Attendu que par acte du 5 janvier 1993, Ma. Y. et J. Y. ont donné à bail commercial un terrain de 7.000 m² avec hangar à monsieur et madame Z., le bail ayant été rédigé par Maître X. en concours avec Maître W., suite à l'achat par Monsieur et Madame Z. du droit au bail commercial appartenant à la société SCR, titulaire d'un bail précédemment conclu avec les époux Y., cette société ayant été mise en procédure collective et la cession du droit au bail ayant été faite par le liquidateur par un acte du 5 janvier 1993 suite à une ordonnance du juge commissaire l'ayant autorisée du 2 décembre 1992 ;
Attendu que le 29 janvier 2006, les consorts Y. ont donné congé avec offre de renouvellement au locataire au prix de 14.400 euros hors taxe annuel ; qu'il s'en est suivi un litige entre les parties et ayant donné lieu à un arrêt de la cour d'appel en date du 27 mai 2014, aux termes duquel il a été jugé que le bail était résolu, les bailleurs ayant manqué à leur obligation de délivrance en donnant en location commerciale un bien qui ne permettait pas l'exploitation d'un commerce, l'arrêt retenant à cet égard que la situation des lieux loués au regard du plan d'occupation des sols ne permettait pas l'exercice d'une activité commerciale et condamnant les consorts Y. à payer à monsieur et madame Z. la somme de 38.112,25 euros correspondant au montant du droit au bail.
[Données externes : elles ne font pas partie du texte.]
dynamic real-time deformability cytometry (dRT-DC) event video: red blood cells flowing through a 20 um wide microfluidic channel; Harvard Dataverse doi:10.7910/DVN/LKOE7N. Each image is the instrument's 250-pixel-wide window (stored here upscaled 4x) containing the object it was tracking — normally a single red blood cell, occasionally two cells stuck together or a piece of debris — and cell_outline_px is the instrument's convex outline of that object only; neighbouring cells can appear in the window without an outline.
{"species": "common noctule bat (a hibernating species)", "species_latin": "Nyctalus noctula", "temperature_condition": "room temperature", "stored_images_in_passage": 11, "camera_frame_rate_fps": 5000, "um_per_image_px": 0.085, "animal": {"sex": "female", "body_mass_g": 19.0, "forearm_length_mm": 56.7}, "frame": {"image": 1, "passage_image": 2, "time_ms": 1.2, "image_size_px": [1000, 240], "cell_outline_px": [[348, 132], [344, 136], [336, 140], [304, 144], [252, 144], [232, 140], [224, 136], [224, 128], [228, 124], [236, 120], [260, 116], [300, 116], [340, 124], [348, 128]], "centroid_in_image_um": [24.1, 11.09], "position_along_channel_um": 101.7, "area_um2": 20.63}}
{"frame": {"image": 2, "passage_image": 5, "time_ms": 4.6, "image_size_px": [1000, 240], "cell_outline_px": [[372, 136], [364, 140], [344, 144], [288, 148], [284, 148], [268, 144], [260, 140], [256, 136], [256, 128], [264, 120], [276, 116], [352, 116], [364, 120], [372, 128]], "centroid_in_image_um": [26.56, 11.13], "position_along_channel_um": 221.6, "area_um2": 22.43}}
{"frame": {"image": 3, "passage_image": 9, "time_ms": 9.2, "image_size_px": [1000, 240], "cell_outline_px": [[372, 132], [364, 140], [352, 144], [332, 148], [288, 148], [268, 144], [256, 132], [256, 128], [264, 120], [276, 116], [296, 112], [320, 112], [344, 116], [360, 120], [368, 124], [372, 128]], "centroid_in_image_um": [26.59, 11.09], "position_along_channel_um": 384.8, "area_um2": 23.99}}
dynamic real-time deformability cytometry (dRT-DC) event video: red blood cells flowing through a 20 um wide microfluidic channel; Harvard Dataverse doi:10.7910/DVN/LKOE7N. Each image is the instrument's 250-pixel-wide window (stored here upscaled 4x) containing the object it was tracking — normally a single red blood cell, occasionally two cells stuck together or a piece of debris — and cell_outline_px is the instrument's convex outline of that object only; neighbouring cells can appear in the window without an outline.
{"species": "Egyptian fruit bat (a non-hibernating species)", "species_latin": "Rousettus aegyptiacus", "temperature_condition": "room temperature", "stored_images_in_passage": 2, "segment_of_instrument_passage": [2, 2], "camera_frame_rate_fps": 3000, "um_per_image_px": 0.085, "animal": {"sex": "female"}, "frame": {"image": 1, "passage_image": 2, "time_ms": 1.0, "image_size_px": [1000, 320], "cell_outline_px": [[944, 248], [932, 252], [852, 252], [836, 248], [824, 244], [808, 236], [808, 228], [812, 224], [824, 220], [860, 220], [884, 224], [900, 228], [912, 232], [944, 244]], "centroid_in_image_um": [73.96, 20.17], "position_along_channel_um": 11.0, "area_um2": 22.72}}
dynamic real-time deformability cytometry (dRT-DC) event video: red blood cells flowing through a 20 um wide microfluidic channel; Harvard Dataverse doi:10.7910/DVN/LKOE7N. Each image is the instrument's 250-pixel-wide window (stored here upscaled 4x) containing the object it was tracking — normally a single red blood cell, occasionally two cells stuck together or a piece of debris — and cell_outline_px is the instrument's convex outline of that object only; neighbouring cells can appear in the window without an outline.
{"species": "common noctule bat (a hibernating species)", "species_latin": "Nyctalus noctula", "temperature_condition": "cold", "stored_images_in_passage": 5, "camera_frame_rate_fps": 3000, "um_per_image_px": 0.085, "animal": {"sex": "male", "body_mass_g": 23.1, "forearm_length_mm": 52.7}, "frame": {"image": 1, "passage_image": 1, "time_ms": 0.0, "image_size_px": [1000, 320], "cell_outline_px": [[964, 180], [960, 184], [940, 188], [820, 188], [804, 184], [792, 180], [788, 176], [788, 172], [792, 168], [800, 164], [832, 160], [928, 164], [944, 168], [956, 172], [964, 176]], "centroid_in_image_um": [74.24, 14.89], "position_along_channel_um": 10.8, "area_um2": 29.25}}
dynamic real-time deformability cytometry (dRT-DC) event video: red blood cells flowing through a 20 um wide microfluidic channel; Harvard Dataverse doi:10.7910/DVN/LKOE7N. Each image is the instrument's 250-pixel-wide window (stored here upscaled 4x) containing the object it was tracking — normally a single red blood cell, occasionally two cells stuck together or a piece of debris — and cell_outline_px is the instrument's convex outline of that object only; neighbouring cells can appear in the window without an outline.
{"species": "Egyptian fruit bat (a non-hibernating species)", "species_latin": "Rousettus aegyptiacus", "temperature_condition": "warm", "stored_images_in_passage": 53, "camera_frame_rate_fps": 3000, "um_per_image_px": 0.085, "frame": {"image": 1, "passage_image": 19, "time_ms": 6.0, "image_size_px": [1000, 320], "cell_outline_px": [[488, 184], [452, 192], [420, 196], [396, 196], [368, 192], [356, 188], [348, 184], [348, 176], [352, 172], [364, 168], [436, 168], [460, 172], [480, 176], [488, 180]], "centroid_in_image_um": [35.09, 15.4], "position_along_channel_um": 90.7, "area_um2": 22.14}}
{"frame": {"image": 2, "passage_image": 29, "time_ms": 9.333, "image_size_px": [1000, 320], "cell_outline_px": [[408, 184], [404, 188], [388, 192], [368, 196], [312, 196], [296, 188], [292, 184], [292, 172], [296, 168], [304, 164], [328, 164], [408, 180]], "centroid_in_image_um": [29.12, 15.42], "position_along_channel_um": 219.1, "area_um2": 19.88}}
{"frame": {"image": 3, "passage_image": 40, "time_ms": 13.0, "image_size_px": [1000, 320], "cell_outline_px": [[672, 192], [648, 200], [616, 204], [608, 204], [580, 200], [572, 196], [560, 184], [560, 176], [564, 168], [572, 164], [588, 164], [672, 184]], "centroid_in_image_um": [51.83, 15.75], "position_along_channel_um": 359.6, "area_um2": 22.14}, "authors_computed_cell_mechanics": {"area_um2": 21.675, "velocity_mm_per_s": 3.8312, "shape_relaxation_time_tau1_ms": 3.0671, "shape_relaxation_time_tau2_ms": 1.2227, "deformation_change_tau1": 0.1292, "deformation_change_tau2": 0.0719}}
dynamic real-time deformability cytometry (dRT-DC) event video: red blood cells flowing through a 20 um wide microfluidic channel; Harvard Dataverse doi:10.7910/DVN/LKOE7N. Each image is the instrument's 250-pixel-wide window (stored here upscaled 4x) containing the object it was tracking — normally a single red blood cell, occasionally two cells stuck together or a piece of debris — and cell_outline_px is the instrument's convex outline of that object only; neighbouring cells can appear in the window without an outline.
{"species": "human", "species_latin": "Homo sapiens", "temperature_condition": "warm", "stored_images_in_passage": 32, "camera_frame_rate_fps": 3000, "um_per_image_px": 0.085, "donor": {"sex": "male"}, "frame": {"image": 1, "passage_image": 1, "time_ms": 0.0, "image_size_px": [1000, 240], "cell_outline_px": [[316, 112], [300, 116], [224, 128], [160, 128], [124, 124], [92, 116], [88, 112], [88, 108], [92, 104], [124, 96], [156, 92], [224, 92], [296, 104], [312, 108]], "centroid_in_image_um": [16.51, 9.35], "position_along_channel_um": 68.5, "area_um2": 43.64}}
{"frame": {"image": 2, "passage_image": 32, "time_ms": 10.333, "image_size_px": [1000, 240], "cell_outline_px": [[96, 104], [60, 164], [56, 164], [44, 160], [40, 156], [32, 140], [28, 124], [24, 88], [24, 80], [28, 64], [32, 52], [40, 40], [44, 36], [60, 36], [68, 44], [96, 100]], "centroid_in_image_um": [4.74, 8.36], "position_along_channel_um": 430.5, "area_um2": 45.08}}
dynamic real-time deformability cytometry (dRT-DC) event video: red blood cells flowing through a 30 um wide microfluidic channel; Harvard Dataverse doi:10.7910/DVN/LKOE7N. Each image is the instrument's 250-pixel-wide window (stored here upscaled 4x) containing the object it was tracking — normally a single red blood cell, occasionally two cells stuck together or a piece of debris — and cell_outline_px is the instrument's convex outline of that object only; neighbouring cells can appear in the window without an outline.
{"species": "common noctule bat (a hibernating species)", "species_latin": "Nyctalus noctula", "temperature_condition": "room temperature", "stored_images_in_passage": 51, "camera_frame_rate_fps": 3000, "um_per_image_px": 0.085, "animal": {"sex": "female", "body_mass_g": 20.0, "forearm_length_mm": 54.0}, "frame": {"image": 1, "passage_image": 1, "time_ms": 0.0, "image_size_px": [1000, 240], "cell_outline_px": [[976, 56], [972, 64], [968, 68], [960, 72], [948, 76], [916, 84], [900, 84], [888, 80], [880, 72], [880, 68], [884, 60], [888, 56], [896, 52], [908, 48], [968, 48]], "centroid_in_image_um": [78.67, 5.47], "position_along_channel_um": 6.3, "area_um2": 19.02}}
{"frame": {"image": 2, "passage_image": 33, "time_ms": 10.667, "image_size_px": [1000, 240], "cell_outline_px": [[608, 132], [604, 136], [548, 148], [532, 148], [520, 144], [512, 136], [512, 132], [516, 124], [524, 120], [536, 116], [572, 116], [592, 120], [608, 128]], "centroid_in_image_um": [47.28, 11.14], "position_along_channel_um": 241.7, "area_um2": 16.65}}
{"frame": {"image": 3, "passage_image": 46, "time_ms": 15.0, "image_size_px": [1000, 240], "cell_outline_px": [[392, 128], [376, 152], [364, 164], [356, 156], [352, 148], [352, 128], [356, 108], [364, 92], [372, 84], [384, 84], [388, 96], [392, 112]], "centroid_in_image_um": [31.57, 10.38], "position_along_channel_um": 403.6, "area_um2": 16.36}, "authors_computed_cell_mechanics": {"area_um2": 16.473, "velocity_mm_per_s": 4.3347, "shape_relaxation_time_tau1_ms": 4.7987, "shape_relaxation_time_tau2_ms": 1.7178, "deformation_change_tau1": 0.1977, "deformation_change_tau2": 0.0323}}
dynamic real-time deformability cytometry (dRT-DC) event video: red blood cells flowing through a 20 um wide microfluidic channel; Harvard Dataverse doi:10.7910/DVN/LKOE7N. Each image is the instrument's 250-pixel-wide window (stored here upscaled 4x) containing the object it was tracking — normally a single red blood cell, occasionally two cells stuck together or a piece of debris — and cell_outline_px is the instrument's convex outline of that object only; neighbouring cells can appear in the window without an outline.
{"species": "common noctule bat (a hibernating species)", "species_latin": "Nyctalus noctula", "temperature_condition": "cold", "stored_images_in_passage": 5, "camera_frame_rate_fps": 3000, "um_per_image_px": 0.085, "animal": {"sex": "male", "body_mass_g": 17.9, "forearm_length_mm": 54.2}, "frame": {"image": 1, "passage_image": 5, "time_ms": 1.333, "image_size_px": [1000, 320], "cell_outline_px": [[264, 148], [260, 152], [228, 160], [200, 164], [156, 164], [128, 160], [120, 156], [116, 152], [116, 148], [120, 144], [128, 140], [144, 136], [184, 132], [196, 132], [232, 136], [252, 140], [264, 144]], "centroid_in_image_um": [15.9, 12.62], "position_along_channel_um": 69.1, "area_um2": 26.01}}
Attendu que c'est dans ces conditions que les consorts Y. ont recherché la responsabilité contractuelle de leur avocat en qualité de rédacteur d'acte.
Attendu que le jugement attaqué a retenu :
- sur la prescription de 5 années applicable, que le point de départ ne peut se situer qu'au jour où le titulaire du droit a connu les faits lui permettant d'exercer l'action et que le dommage résultant d'une condamnation ne se manifeste qu'à compter de cette condamnation qui établit le dommage avec certitude ;
- sur le fond, que l'avocat est tenu d'une obligation de résultat et qu'il lui incombe donc de démontrer qu'il a bien rempli sa mission, ce qu'il ne le fait pas dès lors qu'il était chargé de rédiger un bail commercial, et qu'à défaut de commercialité possible, l'acte est dépourvu d'efficacité ; que les demandeurs produisent une copie du plan d'occupation des sols démontrant que le bail commercial n'était pas possible ; que cette faute a entraîné la condamnation des bailleurs à restituer le montant du droit au bail ; qu’en revanche, le non-paiement des loyers par le locataire n'est pas lié au manquement de l'avocat.
Attendu qu'au soutien de son appel, Maître X. conclut, en premier lieu, à l'irrecevabilité des demandes comme prescrites ; qu'elle rappelle que le bail commercial est en date du 5 janvier 1993 et que son intervention remonte à cette date, qu'il existe en toute hypothèse un délai butoir de 20 années qui court à compter de l'acte litigieux et que toute action est donc prescrite à compter du 5 janvier 2013 ; que le point de départ ne peut, ainsi que le prétendent les intimés, se situer à la date du 27 mai 2014, mais à la date à laquelle les locataires ont soulevé dans leur assignation du 27 janvier 2009 la nullité du bail compte tenu de l'impossibilité d'exploiter une activité commerciale dans les lieux ; que c'est donc à cette date que les époux Y. étaient en mesure de savoir que le bail commercial est remis en question et qu'il était potentiellement inefficace par la demande de requalification qui le visait.
Attendu sur la prescription que la preuve en incombe à celui qui s'en prévaut, en l'espèce, à l'appelante ;
Attendu que par ailleurs le point de départ du délai de 5 ans de l'article 2224 du Code Civil se situe au jour de la réalisation du dommage ou de la date à laquelle il est révélé à la victime si celle-ci établit qu'elle n'en avait pas eu précédemment connaissance ; qu'en l'espèce, il se situe, en l'absence de tous autres éléments versés aux débats relativement aux procédures menées, à la date de l'arrêt de la cour d'appel du 27 mai 2014 ayant infirmé le jugement déféré et ayant considéré que le bien donné à bail ne permettait pas l'exploitation d'un commerce.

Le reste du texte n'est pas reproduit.